OCD is believed to have a neurological and genetic root influenced by personal circumstances. Personal circumstance relates to the psychological basis behind the disorder, a notion supported by evolutionary psychology theorists. For some scholars, moderate versions of compulsive behavior may pose advantages to an organism’s survival i.e. the checking of hygiene, the security of one’s home, and the environment for enemies. From a biological standpoint, the neurotransmitter serotonin plays a role in the development of OCD which is related to the chemical’s function as a molecule that regulates anxiety. It is thought that the serotonin receptors of OCD sufferers are malfunctioning or not being stimulated enough. Medical researchers have also posited that OCD might be caused by a genetic mutation found in a gene governing the transportation of serotonin. Mutation supports the hypothesis that there is a heritable component to the onset of OCD and generalized anxiety disorders across the board. Strikingly, OCD can develop at any age but rarely develops after the age of forty. Typically the disorder begins in early childhood or late adolescence.

Management

Although people with OCD can often acknowledge that their behavior is irrational, they are none the less compelled to behave as such, and are held at the mercy of the disorder. In this sense they do not have control over their troubling thoughts, and must seek avenues for treatment to manage a decent standard of life.

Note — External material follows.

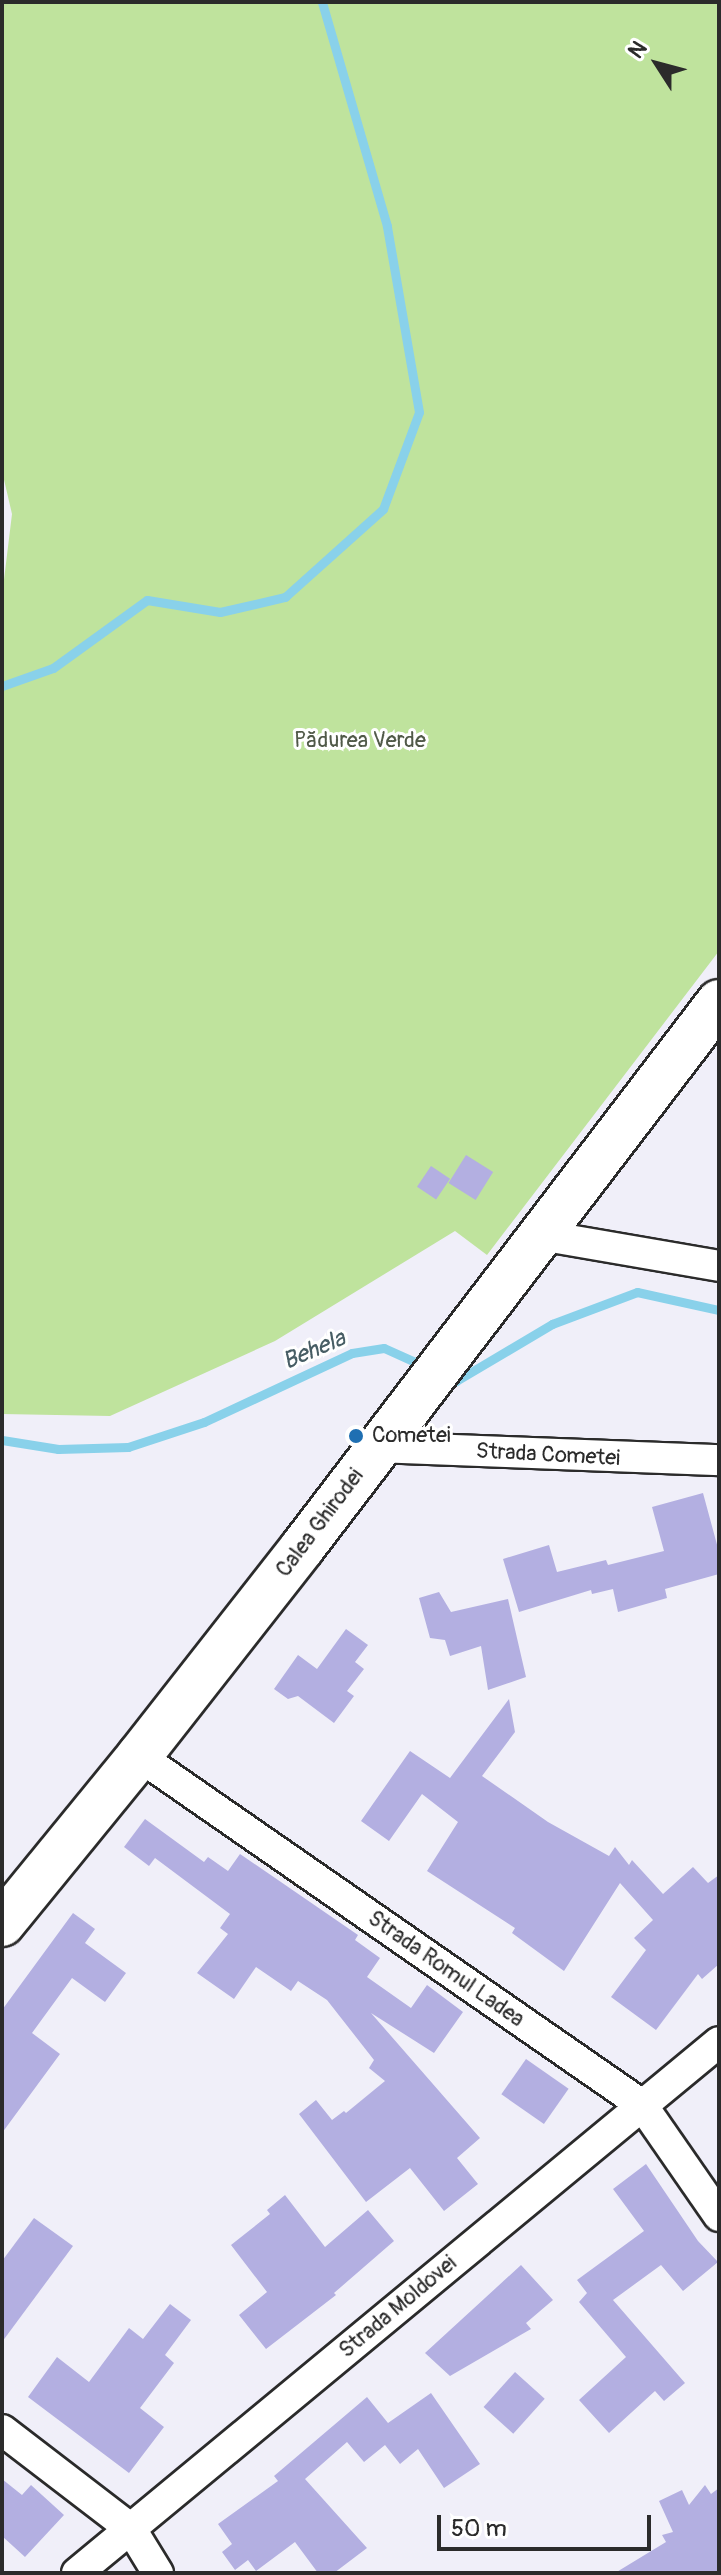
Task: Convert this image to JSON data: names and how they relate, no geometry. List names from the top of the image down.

Like many disorders both mental and physical, people can avoid the suffering that comes with their disorder with an early diagnosis and the right treatment. Although OCD is reputed to be underdiagnosed in the medical community, the protocol for a diagnosis is standardized and often leads to effective treatment. Typically treatments include one or a combination of the following: behavioral therapy, medication, and psychosurgery. Behavioral therapy utilizes a technique named coined exposure and response prevention that gradually conditions a sufferer to tolerate the anxiety without needing to perform a ritual or express the anxiety in a compulsive way. In the scientific community, exposure and response prevention is the most effective treatment, and has a solid base of evidence supporting this claim. However, recently it has been agreed that a combination of medication and behavioral therapy has no bearing on the clinical effectiveness of behavioral therapy alone. Medicational treatments of OCD focus on serotonin re-uptake, utilizing a class of drugs called selective serotonin reuptake inhibitors (SSRI’s). For sufferers feeling that one or a combination of the latter provide no relief, psychosurgery is a last resort. Psychosurgery cannot be carried out unless less risky treatments have already been attempted.

Prognosis

Although psychological intervention and the various treatments lead to a significant reduction in the symptoms of OCD, the symptoms often persist following treatment. Life with OCD is not symptom free, yet the drastic affects can be alleviated with the right diagnosis and proper treatment avenues.